When I first added fieldType as a child without geometry, I got a clear dataset validation error in the operation metadata, e.g.:

Invalid document. field_name: "entities.page_anchor.page_refs.bounding_poly.normalized_vertices"
annotation_name: "FormField/fieldType"
num_fields_needed: "3", num_fields: "0"

I fixed that by giving fieldType.pageAnchor a proper boundingPoly.normalizedVertices (reusing the value bbox).

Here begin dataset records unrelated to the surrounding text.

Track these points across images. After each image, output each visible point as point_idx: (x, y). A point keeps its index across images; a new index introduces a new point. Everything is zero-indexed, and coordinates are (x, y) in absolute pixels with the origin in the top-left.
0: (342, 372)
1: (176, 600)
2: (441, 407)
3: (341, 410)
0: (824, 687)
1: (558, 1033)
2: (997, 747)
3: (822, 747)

After that, dataset validation errors disappeared.

However, training still fails with error code 13 and this message in Cloud Audit logs:

"status": {
  "code": 3,
  "message": "Evaluation with ID `cde-harvester-pipeline_0_0` had no global metrics; Failed to compute ProcessorVersion metadata. pv_id = \"af53767fd2d339f9\""
}
"methodName": "google.cloud.documentai.uiv1beta3.DocumentProcessorService.TrainProcessorVersion"

The operation itself looks like:

{
  "name": "projects/(PII Removed by Staff)/locations/us/operations/12633571671074354259",
  "done": true,
  "error": {
    "code": 13,
    "message": "Internal error encountered.",
    "details": []
  },
  "metadata": {
    "@type": "type.googleapis.com/google.cloud.documentai.uiv1beta3.TrainProcessorVersionMetadata",
    "commonMetadata": {
      "state": "FAILED",
      "createTime": "2025-11-15T13:41:34.357306Z",
      "updateTime": "2025-11-15T13:47:40.973766Z",
      "resource": "projects/(PII Removed by Staff)/locations/us/processors/9fd390ef14183b57/processorVersions/af53767fd2d339f9"
    },
    "trainingDatasetValidation": {},
    "testDatasetValidation": {}
  }
}

So the training pipeline runs far enough to do evaluation, but:

“Evaluation … had no global metrics; Failed to compute ProcessorVersion metadata.”

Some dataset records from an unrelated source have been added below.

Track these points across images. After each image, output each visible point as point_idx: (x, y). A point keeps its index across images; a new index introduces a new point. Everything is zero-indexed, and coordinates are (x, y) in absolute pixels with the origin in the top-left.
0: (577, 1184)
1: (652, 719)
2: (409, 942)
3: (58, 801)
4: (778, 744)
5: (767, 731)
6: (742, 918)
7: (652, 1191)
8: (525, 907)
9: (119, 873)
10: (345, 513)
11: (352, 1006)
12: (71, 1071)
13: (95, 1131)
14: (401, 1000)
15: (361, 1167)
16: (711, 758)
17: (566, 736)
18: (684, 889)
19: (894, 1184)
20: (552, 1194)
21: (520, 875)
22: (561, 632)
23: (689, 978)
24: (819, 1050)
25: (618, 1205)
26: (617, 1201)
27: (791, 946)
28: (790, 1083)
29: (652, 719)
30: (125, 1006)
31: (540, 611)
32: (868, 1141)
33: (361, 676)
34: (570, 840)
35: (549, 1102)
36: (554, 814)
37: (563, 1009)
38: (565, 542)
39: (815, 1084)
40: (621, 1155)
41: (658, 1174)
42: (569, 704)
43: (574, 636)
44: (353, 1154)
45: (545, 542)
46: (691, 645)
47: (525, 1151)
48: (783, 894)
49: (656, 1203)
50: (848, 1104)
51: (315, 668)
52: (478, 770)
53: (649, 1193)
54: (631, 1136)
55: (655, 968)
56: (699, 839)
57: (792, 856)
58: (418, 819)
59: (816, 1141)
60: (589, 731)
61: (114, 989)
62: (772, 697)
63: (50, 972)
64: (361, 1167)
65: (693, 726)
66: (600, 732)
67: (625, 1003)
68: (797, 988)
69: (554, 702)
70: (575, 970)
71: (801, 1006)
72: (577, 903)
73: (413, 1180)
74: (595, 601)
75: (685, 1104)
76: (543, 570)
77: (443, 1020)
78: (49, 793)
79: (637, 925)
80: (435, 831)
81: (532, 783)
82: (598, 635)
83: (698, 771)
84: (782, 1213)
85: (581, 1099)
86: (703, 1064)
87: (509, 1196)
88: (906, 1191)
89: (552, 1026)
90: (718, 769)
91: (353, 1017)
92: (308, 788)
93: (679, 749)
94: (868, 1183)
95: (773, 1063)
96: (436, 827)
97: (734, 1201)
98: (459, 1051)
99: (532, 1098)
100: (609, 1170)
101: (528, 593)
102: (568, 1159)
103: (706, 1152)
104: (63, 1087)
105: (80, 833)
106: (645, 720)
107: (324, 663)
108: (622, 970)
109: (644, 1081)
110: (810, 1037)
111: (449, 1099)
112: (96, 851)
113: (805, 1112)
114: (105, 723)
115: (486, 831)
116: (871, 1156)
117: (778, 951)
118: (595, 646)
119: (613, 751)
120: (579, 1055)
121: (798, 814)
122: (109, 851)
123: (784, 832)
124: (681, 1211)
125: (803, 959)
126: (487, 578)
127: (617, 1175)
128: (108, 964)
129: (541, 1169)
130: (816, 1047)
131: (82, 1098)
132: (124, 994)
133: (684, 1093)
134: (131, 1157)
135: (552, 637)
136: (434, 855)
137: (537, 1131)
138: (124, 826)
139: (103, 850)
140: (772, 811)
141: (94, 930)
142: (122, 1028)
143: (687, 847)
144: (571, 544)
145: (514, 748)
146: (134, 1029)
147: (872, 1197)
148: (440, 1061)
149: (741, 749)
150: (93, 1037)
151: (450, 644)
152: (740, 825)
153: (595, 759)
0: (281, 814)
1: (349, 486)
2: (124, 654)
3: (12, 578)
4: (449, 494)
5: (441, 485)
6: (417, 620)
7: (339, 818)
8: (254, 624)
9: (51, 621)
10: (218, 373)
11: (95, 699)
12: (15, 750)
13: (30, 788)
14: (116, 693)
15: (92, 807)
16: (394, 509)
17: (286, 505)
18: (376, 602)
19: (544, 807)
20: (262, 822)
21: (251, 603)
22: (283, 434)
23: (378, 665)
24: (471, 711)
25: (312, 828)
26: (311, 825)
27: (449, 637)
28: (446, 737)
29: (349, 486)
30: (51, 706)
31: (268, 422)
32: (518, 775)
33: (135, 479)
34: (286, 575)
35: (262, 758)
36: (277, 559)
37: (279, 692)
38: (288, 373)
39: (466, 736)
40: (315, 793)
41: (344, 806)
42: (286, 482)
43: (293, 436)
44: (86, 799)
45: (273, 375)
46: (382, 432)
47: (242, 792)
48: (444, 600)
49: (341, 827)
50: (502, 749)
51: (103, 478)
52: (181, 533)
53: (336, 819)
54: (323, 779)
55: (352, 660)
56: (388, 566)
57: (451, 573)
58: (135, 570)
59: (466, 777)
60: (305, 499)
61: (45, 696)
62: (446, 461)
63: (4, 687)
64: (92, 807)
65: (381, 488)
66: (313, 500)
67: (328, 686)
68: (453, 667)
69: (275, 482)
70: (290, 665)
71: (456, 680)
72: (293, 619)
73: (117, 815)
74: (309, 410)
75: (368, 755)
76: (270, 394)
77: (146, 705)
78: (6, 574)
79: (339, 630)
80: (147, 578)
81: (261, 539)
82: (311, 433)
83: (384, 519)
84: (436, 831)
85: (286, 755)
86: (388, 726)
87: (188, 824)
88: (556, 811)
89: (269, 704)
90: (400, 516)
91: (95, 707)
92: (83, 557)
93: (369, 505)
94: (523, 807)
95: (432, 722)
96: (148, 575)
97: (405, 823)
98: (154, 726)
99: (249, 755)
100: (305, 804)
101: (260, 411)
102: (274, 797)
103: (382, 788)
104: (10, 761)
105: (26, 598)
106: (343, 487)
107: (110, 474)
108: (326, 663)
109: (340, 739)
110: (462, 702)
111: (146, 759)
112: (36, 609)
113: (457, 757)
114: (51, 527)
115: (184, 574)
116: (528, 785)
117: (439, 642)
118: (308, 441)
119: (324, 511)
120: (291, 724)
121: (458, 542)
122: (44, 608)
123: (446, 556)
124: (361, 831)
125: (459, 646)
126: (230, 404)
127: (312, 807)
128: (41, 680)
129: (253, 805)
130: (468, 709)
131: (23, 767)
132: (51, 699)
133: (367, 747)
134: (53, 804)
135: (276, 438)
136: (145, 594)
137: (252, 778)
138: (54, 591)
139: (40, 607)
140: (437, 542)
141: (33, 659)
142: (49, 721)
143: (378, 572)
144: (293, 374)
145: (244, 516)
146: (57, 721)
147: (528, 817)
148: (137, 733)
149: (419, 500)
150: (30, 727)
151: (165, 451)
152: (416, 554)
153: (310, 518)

This sounds like the evaluator couldn’t compute F1/precision/recall for any label type in the test split.


What I’ve already tried

  • Regenerated all labeled JSON from scratch and re-imported into a fresh dataset.
  • Validated via script that:
    • Only FormField, label, fieldType entity types exist.
    • Every entity and child has pageAnchor.pageRefs[0].boundingPoly.normalizedVertices with 4 points.
    • Polygons are normalized and within [0, 1].
  • Tried both Template-based and Model-based trainers.
  • Tried training with:
    • Only empty forms
    • Empty + filled pairs
  • Confirmed that another Custom Extractor with basic labels can train successfully in the same project/region.

At this point, the only consistent difference is the nested schema design (parent/child) and the way we model geometry vs. text.

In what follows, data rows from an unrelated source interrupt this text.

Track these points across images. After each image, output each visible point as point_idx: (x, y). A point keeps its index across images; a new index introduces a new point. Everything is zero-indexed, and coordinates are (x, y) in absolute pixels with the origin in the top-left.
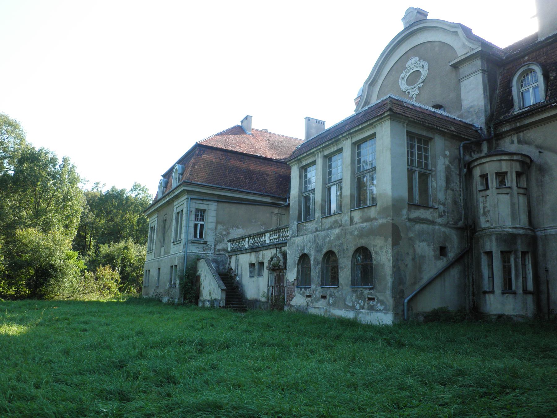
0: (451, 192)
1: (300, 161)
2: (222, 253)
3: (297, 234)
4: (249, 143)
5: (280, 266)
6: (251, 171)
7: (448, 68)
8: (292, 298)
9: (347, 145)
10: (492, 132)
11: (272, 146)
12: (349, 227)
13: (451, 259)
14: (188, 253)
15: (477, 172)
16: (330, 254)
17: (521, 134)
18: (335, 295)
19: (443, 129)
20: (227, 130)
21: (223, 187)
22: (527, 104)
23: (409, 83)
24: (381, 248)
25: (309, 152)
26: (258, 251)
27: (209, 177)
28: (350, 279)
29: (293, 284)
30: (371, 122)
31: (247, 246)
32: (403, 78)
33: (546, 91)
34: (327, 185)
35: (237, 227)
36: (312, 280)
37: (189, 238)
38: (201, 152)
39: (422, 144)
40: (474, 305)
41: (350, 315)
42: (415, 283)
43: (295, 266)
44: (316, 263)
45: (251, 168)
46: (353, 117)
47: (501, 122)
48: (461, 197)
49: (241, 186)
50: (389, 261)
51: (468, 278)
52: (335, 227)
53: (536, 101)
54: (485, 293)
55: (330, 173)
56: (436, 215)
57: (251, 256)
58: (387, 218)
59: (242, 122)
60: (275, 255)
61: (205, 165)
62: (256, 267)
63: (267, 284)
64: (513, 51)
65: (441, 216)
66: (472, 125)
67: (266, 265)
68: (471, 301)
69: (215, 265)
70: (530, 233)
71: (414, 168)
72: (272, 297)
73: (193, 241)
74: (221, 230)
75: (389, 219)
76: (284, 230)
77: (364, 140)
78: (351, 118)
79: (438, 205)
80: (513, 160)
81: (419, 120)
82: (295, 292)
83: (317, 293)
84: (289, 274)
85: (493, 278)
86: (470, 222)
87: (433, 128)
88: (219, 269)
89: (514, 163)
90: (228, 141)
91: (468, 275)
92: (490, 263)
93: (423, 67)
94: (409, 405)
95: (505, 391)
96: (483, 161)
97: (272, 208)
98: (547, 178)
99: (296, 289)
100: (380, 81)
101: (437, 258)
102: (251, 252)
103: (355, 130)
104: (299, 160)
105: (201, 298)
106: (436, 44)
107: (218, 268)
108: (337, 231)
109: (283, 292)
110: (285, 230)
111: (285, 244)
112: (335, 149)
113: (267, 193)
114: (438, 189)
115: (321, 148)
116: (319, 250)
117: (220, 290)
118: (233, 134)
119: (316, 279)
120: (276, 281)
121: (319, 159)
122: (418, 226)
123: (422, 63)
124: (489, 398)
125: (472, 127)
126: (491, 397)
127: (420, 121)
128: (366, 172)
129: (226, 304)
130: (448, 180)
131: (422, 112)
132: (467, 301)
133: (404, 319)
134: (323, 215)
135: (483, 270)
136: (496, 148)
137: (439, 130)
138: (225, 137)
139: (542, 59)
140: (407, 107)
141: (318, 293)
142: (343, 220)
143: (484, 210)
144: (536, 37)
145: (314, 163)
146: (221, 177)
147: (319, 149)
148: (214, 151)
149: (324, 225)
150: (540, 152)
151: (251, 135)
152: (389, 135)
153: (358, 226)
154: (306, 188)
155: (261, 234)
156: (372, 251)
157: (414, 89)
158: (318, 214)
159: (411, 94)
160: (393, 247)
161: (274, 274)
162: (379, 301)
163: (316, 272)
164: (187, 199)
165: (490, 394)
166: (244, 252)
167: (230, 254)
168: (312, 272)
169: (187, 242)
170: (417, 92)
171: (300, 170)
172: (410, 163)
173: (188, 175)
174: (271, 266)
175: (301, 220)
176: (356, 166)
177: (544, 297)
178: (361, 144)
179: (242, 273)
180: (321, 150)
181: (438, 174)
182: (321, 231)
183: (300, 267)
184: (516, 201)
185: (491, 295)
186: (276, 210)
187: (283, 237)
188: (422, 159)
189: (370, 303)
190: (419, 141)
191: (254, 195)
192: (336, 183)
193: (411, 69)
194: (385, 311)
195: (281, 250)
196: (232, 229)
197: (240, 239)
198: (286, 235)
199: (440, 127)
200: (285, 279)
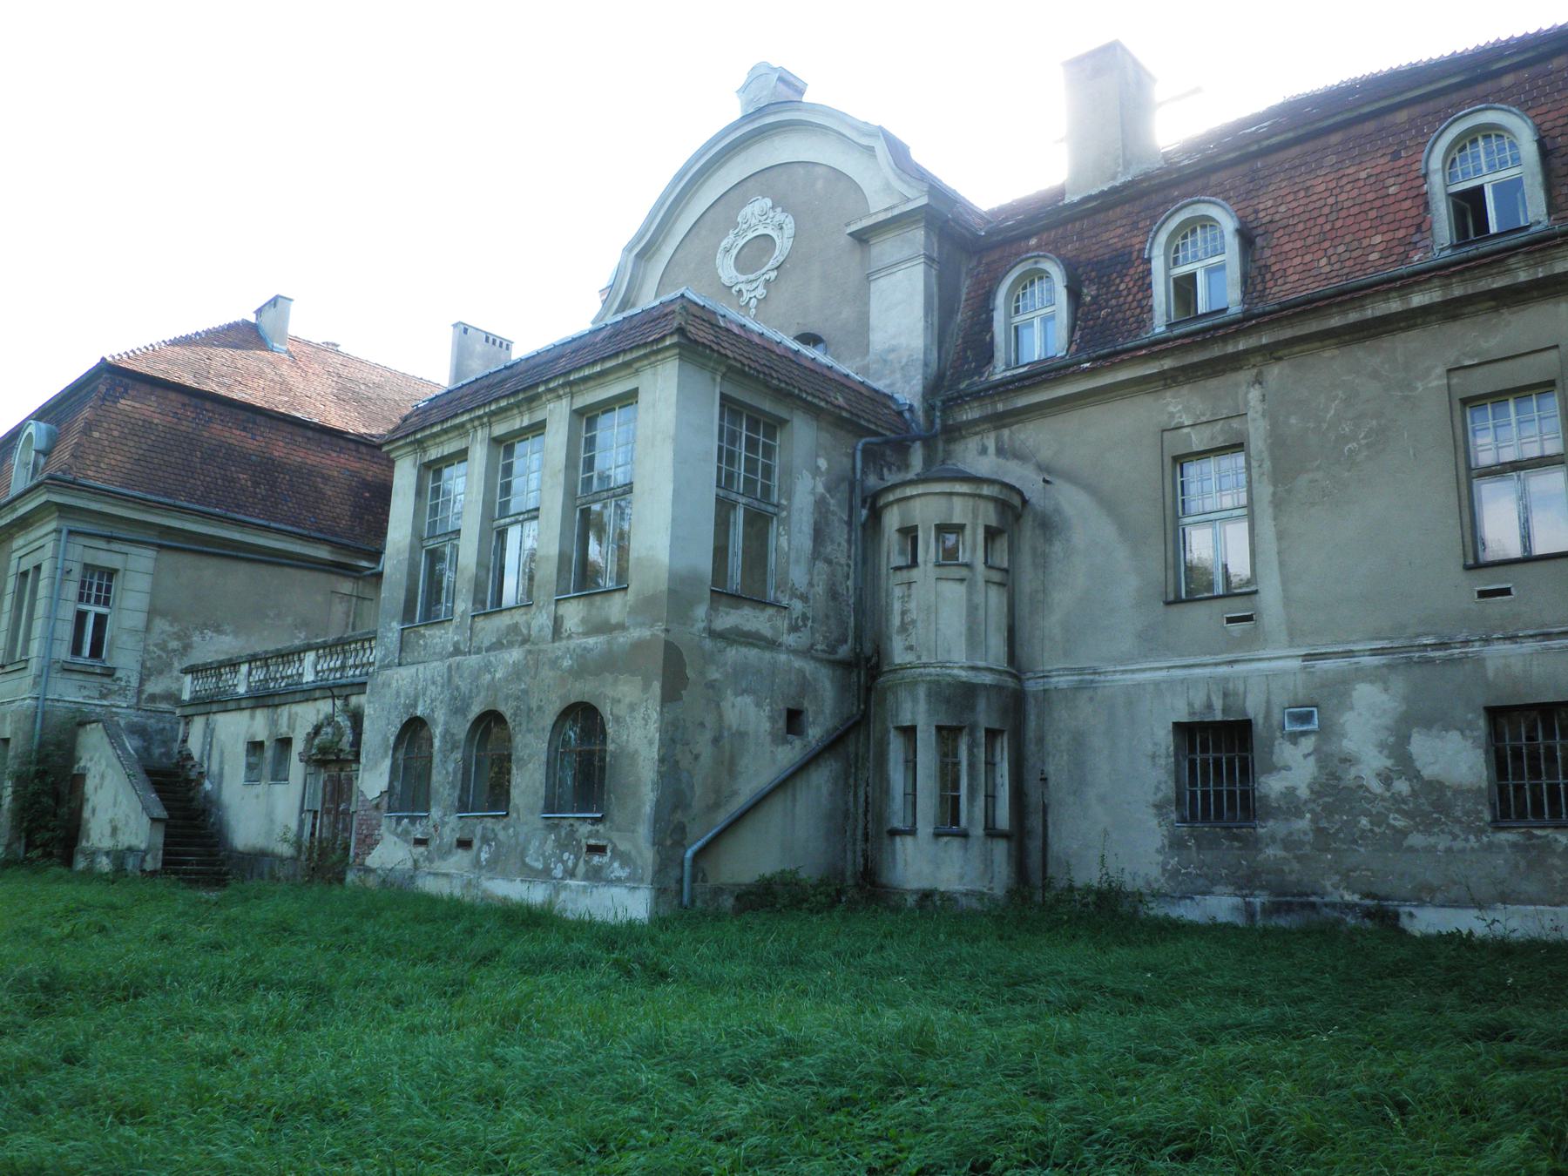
0: (825, 566)
1: (420, 445)
2: (164, 706)
3: (400, 659)
4: (277, 378)
5: (341, 750)
6: (273, 464)
7: (844, 240)
8: (371, 847)
9: (557, 414)
10: (938, 421)
11: (347, 394)
12: (548, 647)
13: (814, 743)
14: (49, 703)
15: (892, 520)
16: (490, 723)
17: (1006, 432)
18: (495, 838)
19: (816, 401)
20: (208, 332)
21: (178, 503)
22: (1025, 359)
23: (742, 264)
24: (632, 707)
25: (449, 424)
26: (277, 706)
27: (136, 467)
28: (542, 792)
29: (377, 807)
30: (628, 357)
31: (242, 689)
32: (727, 251)
33: (1072, 330)
34: (496, 523)
35: (218, 630)
36: (433, 796)
37: (55, 656)
38: (114, 390)
39: (758, 434)
40: (866, 865)
41: (536, 895)
42: (715, 806)
43: (386, 752)
44: (449, 746)
45: (276, 454)
46: (581, 337)
47: (960, 397)
48: (850, 583)
49: (238, 506)
50: (651, 743)
51: (856, 794)
52: (511, 644)
53: (1046, 353)
54: (894, 833)
55: (507, 489)
56: (784, 625)
57: (252, 717)
58: (652, 626)
59: (259, 312)
60: (330, 720)
61: (126, 431)
62: (269, 754)
63: (297, 804)
64: (1006, 219)
65: (794, 628)
66: (891, 398)
67: (298, 746)
68: (859, 854)
69: (137, 742)
70: (1010, 682)
71: (733, 496)
72: (312, 843)
73: (66, 666)
74: (164, 636)
75: (658, 630)
76: (359, 644)
77: (607, 406)
78: (574, 340)
79: (791, 599)
80: (980, 496)
81: (755, 369)
82: (383, 828)
83: (447, 831)
84: (366, 776)
85: (915, 795)
86: (868, 648)
87: (790, 395)
88: (150, 755)
89: (982, 504)
90: (209, 366)
91: (856, 786)
92: (911, 757)
93: (781, 228)
94: (633, 1142)
95: (892, 1092)
96: (909, 491)
97: (333, 578)
98: (1057, 548)
99: (385, 822)
100: (668, 251)
101: (778, 740)
102: (253, 708)
103: (582, 374)
104: (420, 442)
105: (84, 843)
106: (819, 170)
107: (144, 754)
108: (515, 655)
109: (347, 829)
110: (363, 646)
111: (360, 687)
112: (526, 423)
113: (321, 531)
114: (793, 555)
115: (485, 414)
116: (458, 709)
117: (145, 820)
118: (226, 346)
119: (446, 792)
120: (327, 797)
121: (478, 446)
122: (734, 651)
123: (780, 216)
124: (849, 1114)
125: (890, 403)
126: (856, 1110)
127: (758, 372)
128: (605, 494)
129: (165, 863)
130: (819, 534)
131: (764, 348)
132: (849, 856)
133: (681, 904)
134: (479, 607)
135: (892, 773)
136: (943, 462)
137: (805, 400)
138: (201, 351)
139: (1069, 249)
140: (728, 330)
141: (449, 834)
142: (535, 625)
143: (903, 619)
144: (1061, 193)
145: (461, 456)
146: (176, 471)
147: (479, 417)
148: (159, 392)
149: (480, 636)
150: (1045, 481)
151: (286, 356)
152: (673, 399)
153: (573, 643)
154: (433, 525)
155: (288, 655)
156: (608, 716)
157: (755, 285)
158: (463, 605)
159: (746, 296)
160: (662, 706)
161: (323, 776)
162: (616, 854)
163: (447, 773)
164: (58, 531)
165: (855, 1102)
166: (231, 705)
167: (188, 711)
168: (434, 772)
169: (49, 667)
170: (761, 292)
171: (419, 471)
172: (725, 480)
173: (66, 456)
174: (314, 751)
175: (412, 620)
176: (581, 476)
177: (1034, 845)
178: (597, 416)
179: (221, 769)
180: (485, 420)
181: (795, 517)
182: (470, 652)
183: (401, 755)
184: (979, 599)
185: (909, 840)
186: (346, 586)
187: (356, 667)
188: (756, 475)
189: (591, 859)
190: (753, 425)
191: (277, 536)
192: (521, 518)
193: (749, 227)
194: (632, 882)
195: (347, 705)
196: (202, 633)
197: (221, 664)
198: (365, 660)
199: (808, 394)
200: (354, 789)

Questions for the DocAI team \ community

  1. What exactly does “Evaluation with ID … had no global metrics” mean for Custom Extractor?
  • Does it imply that, for the evaluation split, there are zero valid ground-truth labels that the evaluator considers (e.g., because they’re all nested or derive-only)?
  • Or can it also be triggered by internal infra issues?
  1. Is a parent-child schema (FormField → [label, fieldType]) supported and recommended for this kind of layout task?
  • Are evaluation metrics computed only on leaf Extract text fields (like label)?
  • Are there constraints around how parent entities with properties participate in training/evaluation?
  1. Is there a recommended pattern or sample for modeling “field + label + geometry” for empty form fields?
    For example:
  • Should I avoid nested properties entirely and just have a single flat FormField label with text+geometry?
  • Is it acceptable to store extra semantics like fieldType in metadata instead of as a child entity?
  1. Is there a way to get more detailed evaluation logs for this processor version?
  • For example, per-label-type counts of ground-truth vs predicted instances, or whether the evaluator is ignoring certain types.

If it’s helpful, I can provide:

  • A minimal JSON example of one labeled document (with a few fields).
  • The Python script I’m using to generate the labeled Document JSON from my form templates.

Thanks a lot,
I’m trying to design a clean, reusable dataset format for form templates, but right now I feel like I’m fighting the evaluation pipeline without enough visibility into what it expects.